Agent Rana Has a Character Based on Shehla Rashid and it’s Every Troll’s Nastiest Fantasy
By Sharanya Gopinathan
Courtesy: http://theladiesfinger.com/agent-rana-shehla-rashid/
Agent Rana is a daily comic in The Times of India, and depicts the adventures of a moustachioed detective Rana who “loves women, fighting and his country in no particular order”. It’s been described on social media as “a serialised graphic novel tinged with soft-porn”, and was launched in September. It regurgitates all the nastiest stereotypes about women, Muslims, nationalism and Pakistan, and has even been petitioned against by some enthusiastic parents for its sexually explicit depiction of women.
Five days ago, though, the series took a new, sick turn that’s a bit surprising even by the standards we hold TOI to. A new character named Sameera was introduced into the series, and she was widely understood to be modelled on JNU student leader Shehla Rashid (or some say a combination of Rashid and student leader Sucheta De).
As tech journalist Prasanto K Roy pointed out on Twitter, the twisted evolution of the comic’s supposed plot around Sameera is reflective of the deep, violent hatred people are able to muster against young women political figures.

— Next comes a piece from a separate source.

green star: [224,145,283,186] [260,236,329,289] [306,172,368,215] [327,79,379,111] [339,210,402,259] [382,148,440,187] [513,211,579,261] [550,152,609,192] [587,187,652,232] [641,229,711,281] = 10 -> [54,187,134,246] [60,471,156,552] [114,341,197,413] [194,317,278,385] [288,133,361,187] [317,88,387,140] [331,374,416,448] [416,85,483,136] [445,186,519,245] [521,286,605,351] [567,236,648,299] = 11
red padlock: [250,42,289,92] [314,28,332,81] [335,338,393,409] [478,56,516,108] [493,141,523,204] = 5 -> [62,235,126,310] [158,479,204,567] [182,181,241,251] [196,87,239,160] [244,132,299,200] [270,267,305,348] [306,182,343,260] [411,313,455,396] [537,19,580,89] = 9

Sameera made her way into the comic as a young “firebrand” political activist leading “anti-national” student protests (of zombie-like kids) against the vice chancellor of National College in Delhi that’s also meant to divide India on Pakistan’s behalf. She’s approached by an ISI agent disguised as a sympathetic ex-student, and offered 50 lakhs for the movement. The not at all subtly named Timur, the ISI agent, then accompanies her to her room, “violates her modesty” and kills her.
As far as the actualisation of hatred against women, especially liberal, young and political women, goes, this is pretty rare, extreme and horrifying. While Indian student leaders are of course not strangers to violent death and rape threats, there’s something particularly disturbing about a leading Indian newspaper depicting these violent rape fantasies in a comic read by millions of people. It doesn’t feel like an accident or artistic licence, or really anything but an attempt to contribute to the ongoing narrative around nationalism and student leaders by showing you what happens to girls who go to protests the government says they shouldn’t go to.